:: STORED ROWS ::
___
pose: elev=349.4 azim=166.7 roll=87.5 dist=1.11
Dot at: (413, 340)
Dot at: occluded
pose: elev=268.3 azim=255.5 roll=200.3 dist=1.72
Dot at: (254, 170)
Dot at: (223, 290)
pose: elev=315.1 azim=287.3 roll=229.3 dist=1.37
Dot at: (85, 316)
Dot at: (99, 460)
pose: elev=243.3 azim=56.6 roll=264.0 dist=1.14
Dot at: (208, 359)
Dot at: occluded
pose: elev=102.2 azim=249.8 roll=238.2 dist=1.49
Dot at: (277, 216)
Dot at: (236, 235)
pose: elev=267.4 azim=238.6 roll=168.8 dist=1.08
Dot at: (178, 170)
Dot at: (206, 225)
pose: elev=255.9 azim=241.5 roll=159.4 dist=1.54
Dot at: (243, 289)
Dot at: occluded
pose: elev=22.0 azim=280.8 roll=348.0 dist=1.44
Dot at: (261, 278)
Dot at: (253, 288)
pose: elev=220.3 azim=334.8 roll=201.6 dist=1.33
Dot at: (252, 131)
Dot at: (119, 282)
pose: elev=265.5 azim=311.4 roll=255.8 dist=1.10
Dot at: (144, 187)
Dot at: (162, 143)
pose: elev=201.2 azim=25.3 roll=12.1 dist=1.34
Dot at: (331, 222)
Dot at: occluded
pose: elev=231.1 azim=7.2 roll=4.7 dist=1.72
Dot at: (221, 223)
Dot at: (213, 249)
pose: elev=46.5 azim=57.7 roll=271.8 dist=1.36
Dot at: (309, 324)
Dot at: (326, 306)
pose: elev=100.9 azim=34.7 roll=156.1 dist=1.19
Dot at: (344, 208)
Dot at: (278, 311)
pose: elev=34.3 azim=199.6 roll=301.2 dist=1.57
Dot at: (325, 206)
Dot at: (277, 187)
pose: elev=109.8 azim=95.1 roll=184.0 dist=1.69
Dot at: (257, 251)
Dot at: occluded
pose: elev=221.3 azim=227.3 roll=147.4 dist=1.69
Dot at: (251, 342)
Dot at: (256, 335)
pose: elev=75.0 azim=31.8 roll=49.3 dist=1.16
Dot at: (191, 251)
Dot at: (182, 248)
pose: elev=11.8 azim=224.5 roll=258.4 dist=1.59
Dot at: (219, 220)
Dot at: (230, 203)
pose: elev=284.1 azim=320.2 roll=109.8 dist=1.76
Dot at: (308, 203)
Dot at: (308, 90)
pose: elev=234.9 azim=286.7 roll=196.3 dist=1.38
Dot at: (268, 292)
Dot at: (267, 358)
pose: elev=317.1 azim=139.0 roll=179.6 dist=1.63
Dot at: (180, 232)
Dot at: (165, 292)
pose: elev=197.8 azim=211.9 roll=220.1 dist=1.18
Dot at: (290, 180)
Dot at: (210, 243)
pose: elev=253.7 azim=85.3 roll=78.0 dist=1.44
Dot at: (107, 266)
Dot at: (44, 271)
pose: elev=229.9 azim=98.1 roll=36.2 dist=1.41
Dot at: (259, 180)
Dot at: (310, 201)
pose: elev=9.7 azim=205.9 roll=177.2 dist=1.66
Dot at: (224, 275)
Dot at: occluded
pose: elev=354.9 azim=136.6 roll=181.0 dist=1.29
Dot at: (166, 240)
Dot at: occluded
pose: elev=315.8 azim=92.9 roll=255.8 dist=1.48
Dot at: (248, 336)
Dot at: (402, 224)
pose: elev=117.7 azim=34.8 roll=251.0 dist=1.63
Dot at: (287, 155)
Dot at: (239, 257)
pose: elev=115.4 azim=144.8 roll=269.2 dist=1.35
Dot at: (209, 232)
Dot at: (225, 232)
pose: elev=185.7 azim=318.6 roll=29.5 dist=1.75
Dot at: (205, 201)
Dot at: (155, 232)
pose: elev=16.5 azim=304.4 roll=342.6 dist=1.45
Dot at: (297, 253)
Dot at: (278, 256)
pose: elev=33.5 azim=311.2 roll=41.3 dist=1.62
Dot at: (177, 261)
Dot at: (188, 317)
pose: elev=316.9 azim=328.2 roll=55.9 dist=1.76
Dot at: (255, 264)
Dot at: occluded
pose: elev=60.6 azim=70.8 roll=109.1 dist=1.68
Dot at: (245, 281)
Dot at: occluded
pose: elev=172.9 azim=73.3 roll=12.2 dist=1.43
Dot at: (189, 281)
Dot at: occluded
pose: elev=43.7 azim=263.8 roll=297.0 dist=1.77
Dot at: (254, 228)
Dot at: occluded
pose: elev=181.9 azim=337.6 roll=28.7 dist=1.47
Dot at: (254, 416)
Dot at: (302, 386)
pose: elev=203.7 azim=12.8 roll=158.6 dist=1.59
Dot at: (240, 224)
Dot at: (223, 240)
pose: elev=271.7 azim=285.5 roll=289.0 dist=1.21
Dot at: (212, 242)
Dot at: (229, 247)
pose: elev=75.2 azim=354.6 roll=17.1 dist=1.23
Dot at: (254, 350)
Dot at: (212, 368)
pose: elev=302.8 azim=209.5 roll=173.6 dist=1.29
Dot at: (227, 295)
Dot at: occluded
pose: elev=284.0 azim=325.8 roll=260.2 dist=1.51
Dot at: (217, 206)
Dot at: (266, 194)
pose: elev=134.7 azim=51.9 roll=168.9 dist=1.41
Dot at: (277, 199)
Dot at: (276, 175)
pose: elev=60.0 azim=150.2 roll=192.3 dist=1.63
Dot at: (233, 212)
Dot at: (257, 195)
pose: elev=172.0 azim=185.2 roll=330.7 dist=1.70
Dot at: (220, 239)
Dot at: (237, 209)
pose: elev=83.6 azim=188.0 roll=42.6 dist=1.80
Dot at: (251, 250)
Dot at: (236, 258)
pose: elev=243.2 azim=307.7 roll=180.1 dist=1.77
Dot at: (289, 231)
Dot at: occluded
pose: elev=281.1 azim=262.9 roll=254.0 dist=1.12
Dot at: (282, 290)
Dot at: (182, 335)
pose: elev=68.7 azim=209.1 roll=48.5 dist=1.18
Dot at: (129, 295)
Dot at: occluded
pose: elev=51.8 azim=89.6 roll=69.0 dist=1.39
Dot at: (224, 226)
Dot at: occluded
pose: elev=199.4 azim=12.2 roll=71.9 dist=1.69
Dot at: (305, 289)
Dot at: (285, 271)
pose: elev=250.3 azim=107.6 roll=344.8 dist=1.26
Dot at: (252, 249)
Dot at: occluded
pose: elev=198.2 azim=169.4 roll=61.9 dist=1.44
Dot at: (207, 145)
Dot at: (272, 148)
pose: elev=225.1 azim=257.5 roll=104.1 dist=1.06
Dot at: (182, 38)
___
:: SHORT TASK ::
Rewrite the lines from the one containing "pose: elev=60.0 azim=150.2" through the one containing "Dot at: (182, 335)", both included, as a Markdown table with the columns Row and Text. Number each line in Row, put the line itself in Text, and leave out blank lines.

:: ANSWER ::
| Row | Text |
|---|---|
| 1 | pose: elev=60.0 azim=150.2 roll=192.3 dist=1.63 |
| 2 | Dot at: (233, 212) |
| 3 | Dot at: (257, 195) |
| 4 | pose: elev=172.0 azim=185.2 roll=330.7 dist=1.70 |
| 5 | Dot at: (220, 239) |
| 6 | Dot at: (237, 209) |
| 7 | pose: elev=83.6 azim=188.0 roll=42.6 dist=1.80 |
| 8 | Dot at: (251, 250) |
| 9 | Dot at: (236, 258) |
| 10 | pose: elev=243.2 azim=307.7 roll=180.1 dist=1.77 |
| 11 | Dot at: (289, 231) |
| 12 | Dot at: occluded |
| 13 | pose: elev=281.1 azim=262.9 roll=254.0 dist=1.12 |
| 14 | Dot at: (282, 290) |
| 15 | Dot at: (182, 335) |